_Istruzioni di lavoro:_
1. Stabilisci se le affermazioni (a), (b) e (c) concordano con il brano sulla sicurezza dei ciclisti. Per ognuna rispondi sì o no e cita alla lettera le parole del brano che lo decidono. (a) Secondo il brano, in Italia la sicurezza stradale sta diminuendo. (b) Il brano include i pedoni tra gli utenti deboli. (c) Secondo il brano, gli utenti deboli subiscono il danno in tutti i casi.
2. Riproduci fedelmente, per favore, il tratto del brano sulla sicurezza dei ciclisti che va da "Nella solita babele" fino a "e appunto ciclisti.".
3. Prosegui il brano sulla sicurezza dei ciclisti a partire dalla sua ultima frase.

_Brano di lettura:_
....................
Nella solita babele di leggi e promesse e mai approvate, oppure non applicate, spiccano le norme salva-ciclisti e quelle a favore delle piste ciclabili. Sulle prime si continua a fare melina in Parlamento, e si continua a parlare di introdurre queste norme all’interno del nuovo codice della strada (altra legge della quale si parla da anni). Intanto la sicurezza stradale sta spaventosamente diminuendo in Italia, a danno, nel cinquanta per cento dei casi, degli “utenti deboli”, ovvero pedoni e appunto ciclisti.
....................
_Output strutturati di posa:_
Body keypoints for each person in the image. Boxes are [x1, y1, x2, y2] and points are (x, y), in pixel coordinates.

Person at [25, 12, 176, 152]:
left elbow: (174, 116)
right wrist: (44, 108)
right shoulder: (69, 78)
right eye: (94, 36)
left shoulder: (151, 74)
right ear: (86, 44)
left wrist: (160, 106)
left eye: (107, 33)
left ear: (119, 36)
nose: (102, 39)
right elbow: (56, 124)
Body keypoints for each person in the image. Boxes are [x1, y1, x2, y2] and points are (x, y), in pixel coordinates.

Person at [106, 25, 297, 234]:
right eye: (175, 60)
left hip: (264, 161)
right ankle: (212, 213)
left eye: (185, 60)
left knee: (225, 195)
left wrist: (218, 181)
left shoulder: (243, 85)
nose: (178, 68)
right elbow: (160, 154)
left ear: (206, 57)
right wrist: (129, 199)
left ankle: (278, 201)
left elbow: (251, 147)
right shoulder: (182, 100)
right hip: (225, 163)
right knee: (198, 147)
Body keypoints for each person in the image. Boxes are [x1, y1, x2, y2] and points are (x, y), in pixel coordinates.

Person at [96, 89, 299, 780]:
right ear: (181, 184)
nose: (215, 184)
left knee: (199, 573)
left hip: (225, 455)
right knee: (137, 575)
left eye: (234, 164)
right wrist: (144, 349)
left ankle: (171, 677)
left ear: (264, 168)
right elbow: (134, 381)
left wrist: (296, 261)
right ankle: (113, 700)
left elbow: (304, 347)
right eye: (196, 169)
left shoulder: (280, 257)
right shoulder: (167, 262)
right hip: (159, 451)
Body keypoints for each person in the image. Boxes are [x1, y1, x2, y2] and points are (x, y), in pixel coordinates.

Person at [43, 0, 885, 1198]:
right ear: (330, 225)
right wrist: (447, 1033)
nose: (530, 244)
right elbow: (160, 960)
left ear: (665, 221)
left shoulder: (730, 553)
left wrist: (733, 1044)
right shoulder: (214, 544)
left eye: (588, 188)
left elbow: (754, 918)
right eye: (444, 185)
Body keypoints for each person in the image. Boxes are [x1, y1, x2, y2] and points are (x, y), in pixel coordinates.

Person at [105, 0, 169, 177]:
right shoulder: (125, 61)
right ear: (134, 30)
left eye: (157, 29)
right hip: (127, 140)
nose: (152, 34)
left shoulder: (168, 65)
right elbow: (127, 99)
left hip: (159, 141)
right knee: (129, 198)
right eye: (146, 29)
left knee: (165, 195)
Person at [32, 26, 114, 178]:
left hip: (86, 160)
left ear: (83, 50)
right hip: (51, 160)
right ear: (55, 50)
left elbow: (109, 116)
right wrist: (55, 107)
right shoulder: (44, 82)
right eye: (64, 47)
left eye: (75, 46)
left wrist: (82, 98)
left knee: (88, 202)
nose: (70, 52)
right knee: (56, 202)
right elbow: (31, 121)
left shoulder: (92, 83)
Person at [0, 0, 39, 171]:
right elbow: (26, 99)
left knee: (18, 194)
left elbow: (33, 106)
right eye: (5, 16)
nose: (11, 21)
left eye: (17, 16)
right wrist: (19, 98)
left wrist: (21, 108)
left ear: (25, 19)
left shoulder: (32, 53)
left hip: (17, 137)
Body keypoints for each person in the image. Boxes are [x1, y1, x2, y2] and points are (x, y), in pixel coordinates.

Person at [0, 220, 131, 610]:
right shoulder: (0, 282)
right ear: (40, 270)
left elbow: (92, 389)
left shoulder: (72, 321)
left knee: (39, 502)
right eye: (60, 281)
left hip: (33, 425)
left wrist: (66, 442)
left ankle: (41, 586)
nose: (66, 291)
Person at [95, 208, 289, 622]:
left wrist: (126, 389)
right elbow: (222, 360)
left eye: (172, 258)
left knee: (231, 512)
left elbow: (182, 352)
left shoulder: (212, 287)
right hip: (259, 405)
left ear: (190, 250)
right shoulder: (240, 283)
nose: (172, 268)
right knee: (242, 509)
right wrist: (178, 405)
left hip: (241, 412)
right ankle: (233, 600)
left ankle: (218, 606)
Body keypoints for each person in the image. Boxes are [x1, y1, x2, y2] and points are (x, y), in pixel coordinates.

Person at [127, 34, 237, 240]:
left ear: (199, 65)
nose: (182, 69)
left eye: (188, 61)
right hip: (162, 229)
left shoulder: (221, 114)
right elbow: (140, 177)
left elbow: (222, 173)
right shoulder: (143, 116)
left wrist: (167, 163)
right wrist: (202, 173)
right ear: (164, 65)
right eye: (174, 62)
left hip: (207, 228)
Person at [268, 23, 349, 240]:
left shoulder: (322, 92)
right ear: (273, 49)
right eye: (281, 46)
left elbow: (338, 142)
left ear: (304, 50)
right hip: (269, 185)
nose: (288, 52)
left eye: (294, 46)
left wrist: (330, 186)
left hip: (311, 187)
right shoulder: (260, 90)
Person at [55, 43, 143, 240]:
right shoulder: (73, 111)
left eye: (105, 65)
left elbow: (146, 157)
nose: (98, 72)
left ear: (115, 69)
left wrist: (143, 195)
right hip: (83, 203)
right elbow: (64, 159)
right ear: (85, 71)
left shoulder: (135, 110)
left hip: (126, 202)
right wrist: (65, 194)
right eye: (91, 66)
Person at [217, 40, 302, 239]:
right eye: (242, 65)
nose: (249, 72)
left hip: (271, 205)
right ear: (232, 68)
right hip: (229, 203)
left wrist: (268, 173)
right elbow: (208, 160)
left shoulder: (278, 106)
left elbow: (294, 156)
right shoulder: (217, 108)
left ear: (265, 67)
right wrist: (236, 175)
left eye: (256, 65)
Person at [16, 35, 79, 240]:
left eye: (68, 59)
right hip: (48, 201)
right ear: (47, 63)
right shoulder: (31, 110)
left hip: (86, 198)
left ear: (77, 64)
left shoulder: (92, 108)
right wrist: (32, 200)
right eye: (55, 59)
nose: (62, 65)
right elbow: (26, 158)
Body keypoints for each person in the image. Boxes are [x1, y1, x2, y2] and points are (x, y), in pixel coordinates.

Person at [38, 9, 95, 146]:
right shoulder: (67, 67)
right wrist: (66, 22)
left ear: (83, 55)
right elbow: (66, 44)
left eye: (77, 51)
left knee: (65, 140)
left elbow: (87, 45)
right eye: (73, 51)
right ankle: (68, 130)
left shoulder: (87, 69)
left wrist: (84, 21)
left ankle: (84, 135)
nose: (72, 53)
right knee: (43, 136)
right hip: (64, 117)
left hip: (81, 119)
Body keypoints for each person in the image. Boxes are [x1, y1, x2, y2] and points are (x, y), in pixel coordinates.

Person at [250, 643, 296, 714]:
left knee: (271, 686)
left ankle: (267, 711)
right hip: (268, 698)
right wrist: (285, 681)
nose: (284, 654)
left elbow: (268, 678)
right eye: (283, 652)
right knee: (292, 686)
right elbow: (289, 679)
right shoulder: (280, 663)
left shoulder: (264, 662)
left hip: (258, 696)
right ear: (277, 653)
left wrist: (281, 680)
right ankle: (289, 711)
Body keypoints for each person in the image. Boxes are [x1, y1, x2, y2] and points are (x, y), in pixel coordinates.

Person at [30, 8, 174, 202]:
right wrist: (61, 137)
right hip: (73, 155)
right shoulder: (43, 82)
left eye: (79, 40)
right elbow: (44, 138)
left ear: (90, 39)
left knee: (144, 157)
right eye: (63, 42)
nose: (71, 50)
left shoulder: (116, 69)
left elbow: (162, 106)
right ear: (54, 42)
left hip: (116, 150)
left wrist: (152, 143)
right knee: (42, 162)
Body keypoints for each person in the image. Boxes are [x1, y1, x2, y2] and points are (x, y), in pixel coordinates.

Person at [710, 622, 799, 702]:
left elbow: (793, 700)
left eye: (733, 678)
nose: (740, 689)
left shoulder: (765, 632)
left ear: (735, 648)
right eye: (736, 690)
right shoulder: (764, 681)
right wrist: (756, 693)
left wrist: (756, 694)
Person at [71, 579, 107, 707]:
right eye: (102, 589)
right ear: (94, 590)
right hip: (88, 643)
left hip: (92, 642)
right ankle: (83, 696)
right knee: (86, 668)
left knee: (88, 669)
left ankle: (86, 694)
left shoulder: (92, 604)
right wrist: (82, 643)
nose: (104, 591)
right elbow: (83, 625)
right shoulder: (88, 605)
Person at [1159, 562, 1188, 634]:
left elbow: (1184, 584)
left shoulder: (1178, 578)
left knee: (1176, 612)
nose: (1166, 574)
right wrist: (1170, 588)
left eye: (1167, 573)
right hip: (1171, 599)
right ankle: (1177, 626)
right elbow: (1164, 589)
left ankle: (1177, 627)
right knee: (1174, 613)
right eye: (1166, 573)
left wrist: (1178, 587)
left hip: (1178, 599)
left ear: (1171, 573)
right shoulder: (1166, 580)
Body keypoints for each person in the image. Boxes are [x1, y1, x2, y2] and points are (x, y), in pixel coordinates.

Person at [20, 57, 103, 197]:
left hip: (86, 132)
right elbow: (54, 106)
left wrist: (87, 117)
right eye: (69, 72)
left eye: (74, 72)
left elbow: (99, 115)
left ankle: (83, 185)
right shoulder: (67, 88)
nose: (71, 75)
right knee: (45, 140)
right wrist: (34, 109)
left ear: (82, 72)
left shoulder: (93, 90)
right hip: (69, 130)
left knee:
....................
_Elenco risposte:_
1.
(a) Sì: «la sicurezza stradale sta spaventosamente diminuendo in Italia»
(b) Sì: «degli “utenti deboli”, ovvero pedoni e appunto ciclisti»
(c) No: «nel cinquanta per cento dei casi»

2.
Nella solita babele di leggi e promesse e mai approvate, oppure non applicate, spiccano le norme salva-ciclisti e quelle a favore delle piste ciclabili. Sulle prime si continua a fare melina in Parlamento, e si continua a parlare di introdurre queste norme all’interno del nuovo codice della strada (altra legge della quale si parla da anni). Intanto la sicurezza stradale sta spaventosamente diminuendo in Italia, a danno, nel cinquanta per cento dei casi, degli “utenti deboli”, ovvero pedoni e appunto ciclisti.

3.
L’altra legge invece completamente disattesa, che già esiste e se fosse applicata potrebbe cambiare il destino dei ciclisti italiani, di tutti i cittadini che fanno uso della bici in modo frequente, risale addirittura al 1998, circa vent’anni fa. È la numero 366 e prevede una cosa chiara e forte: ogni volta che si costruisce una nuova strada o si fa manutenzione straordinaria, bisogna costruire una nuova pista ciclabile oppure mettere in sicurezza quelle esistenti. Bene: una legge vitale, di questa importanza, è completamente disapplicata in Italia, tutti se ne fregano. E intanto facciamo i conti con la strage di un ciclista morto ogni 35 ore.